Bronze Age Nyaung-gan Early Myanmar buried different kind of burial offering along with their dead body. Those include pot vies such as round pots, convex based pots. Oil lamps, plates and lastly crucibles. The diameter of the largest pot is 22" while that of the smallest is 1.5". The majority of the pots are medium sized, round based pottery. A peculiar type of earthenware is a plate having 3 knobs on it. Some pots bear three or four string-holes attached to the body.

In some cases, small pots once filled with something are put inside a large pot and small crucibles were buried near the head or at the foot of the dead body (pit no.4). They used potter's wheel and mostly are plain-wares.

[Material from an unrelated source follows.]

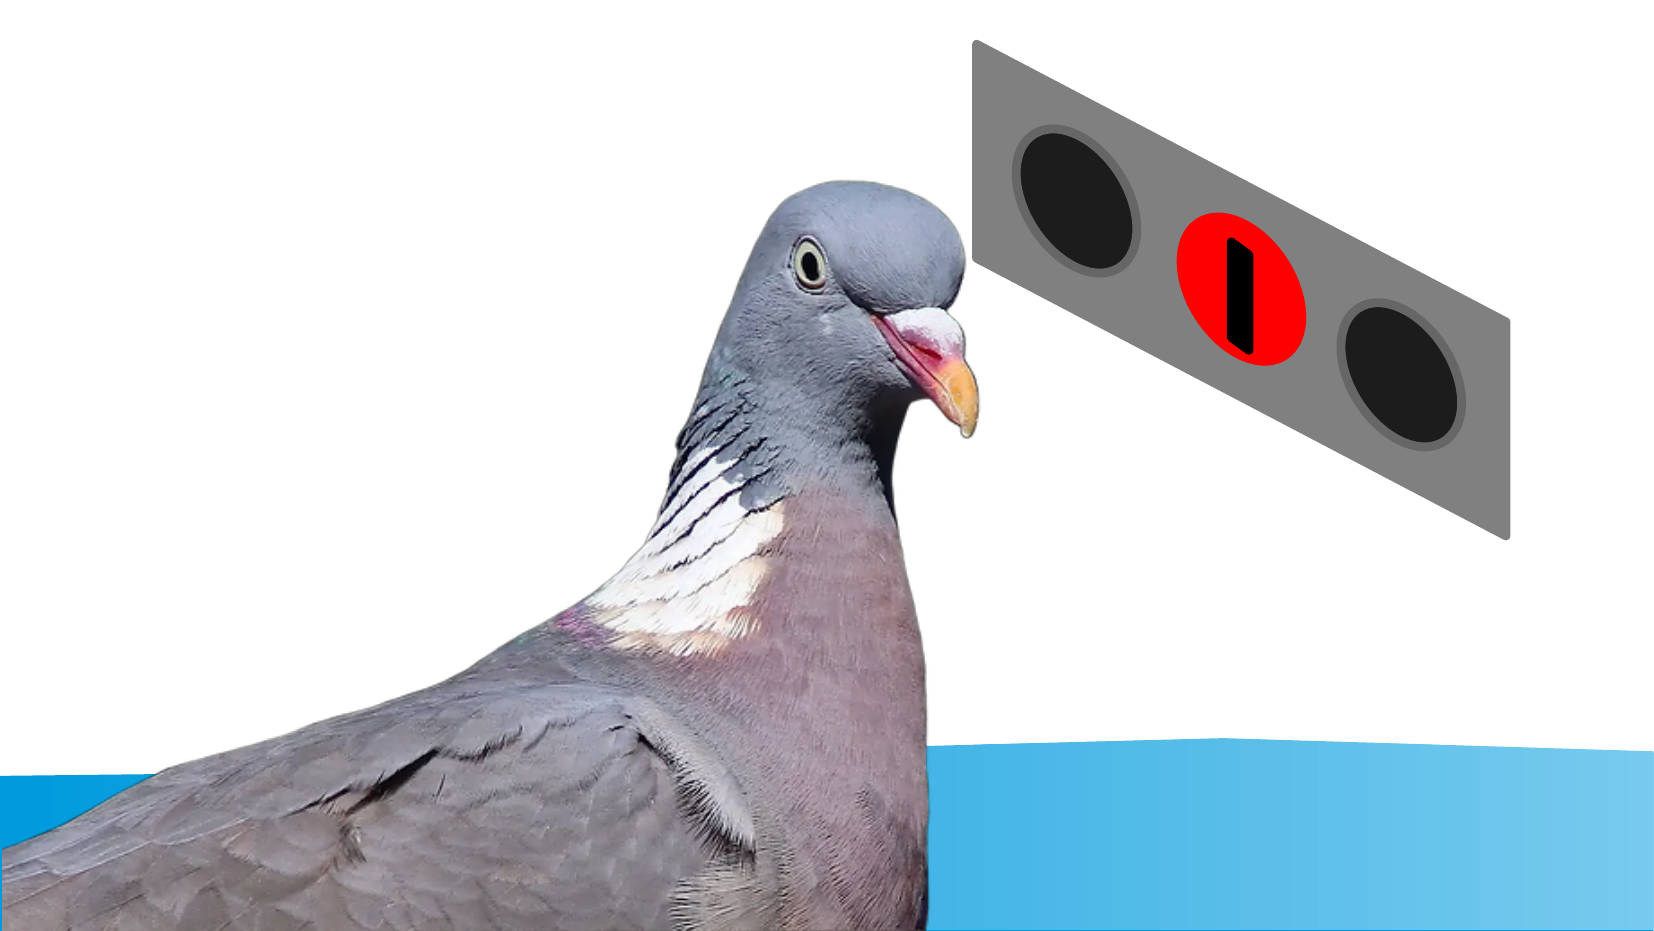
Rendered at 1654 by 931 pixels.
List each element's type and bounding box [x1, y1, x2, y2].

text_box [976, 44, 1507, 536]
picture [2, 132, 1004, 931]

Those were seemed to be specially made for the burial purpose only.

The most striking burial offerings of Nyaung-gan early Myanmar are the socked bronze weapons, polished stone-rings and cylindrical beads in association with their dead bodies.

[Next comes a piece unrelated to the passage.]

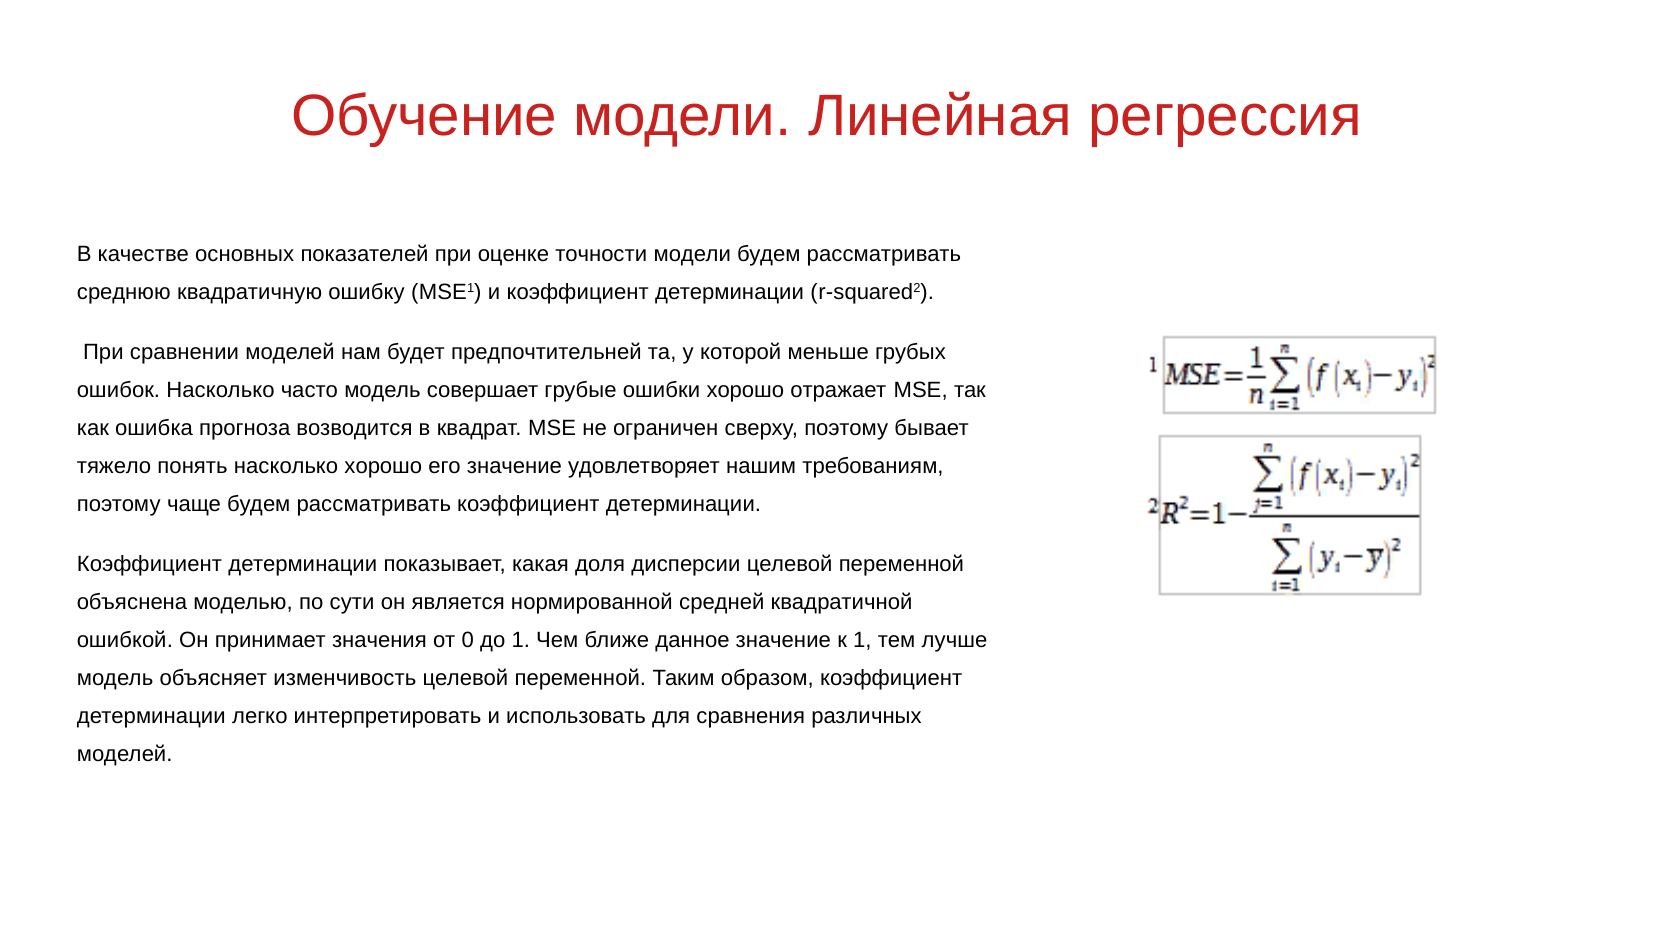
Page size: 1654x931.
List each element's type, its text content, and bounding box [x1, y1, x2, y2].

title Обучение модели. Линейная регрессия [82, 37, 1571, 193]
list В качестве основных показателей при оценке точности модели будем рассматривать среднюю квадратичную ошибку (MSE1) и коэффициент детерминации (r-squared2). При сравнении моделей нам будет предпочтительней та, у которой меньше грубых ошибок. Насколько часто модель совершает грубые ошибки хорошо отражает MSE, так как ошибка прогноза возводится в квадрат. MSE не ограничен сверху, поэтому бывает тяжело понять насколько хорошо его значение удовлетворяет нашим требованиям, поэтому чаще будем рассматривать коэффициент детерминации. Коэффициент детерминации показывает, какая доля дисперсии целевой переменной объяснена моделью, по сути он является нормированной средней квадратичной ошибкой. Он принимает значения от 0 до 1. Чем ближе данное значение к 1, тем лучше модель объясняет изменчивость целевой переменной. Таким образом, коэффициент детерминации легко интерпретировать и использовать для сравнения различных моделей. [76, 228, 1004, 768]
picture [1092, 324, 1506, 621]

Some of the Bronze weapons are found placed in the hands of the skeleton, which shows that those weapons were buried together with the user at the time of their death. Most of the Bronze weapons are spearheads in different size and shape. The largest socked (with reinforcement) bronze spearhead measures 2" wide and 11" long. The smallest bronze arrow-head (without socket) is ½ " width and 2" length. Here, a peculiar socked bronze hatchet that has a strange flaring edge (like shoe) is also found.

The other interesting burial offerings at Nyaung-gan site are polished stone rings. Those are found put on wrist-bone of the skeletons. Those bracelets were made of greenish solidified rock and fine grain sandstone in oval, circular, triangular and square shapes. The outer edge diameter varies from 4" to 7.5" and the inner whole diameter varies from 1.5" to 2.3". Here, some stone-rings were broken into two halves, which are punctured with small holes at each end. Those eyelets are seemed to be drilled for binding purpose and may be attached by a string. Those stone-ring were probably the insignias, showing the owner's social status and probably wishing for prosperous life after death. Nyaung-gan Early Myanmar buried their ornamentations such as cylindrical terra cotta and stone beads and gastro pot shell beads. Those are found very close to the neck bone of the skeletons and might be strung into necklaces.
Moreover, the rolls of lead sheet (½ " width) for making earring, amulet and heads of cattle, deer and dog also were offered to the dead body wishing for prosperous life after death.
Therefore, according to buried insignias and other elaborate offerings, Nyaung-gan Bronze Age Early Myanmar may be high class and lived in kin group of sedentary life at the place of recent Nyaung-gan village round about 3000 years ago.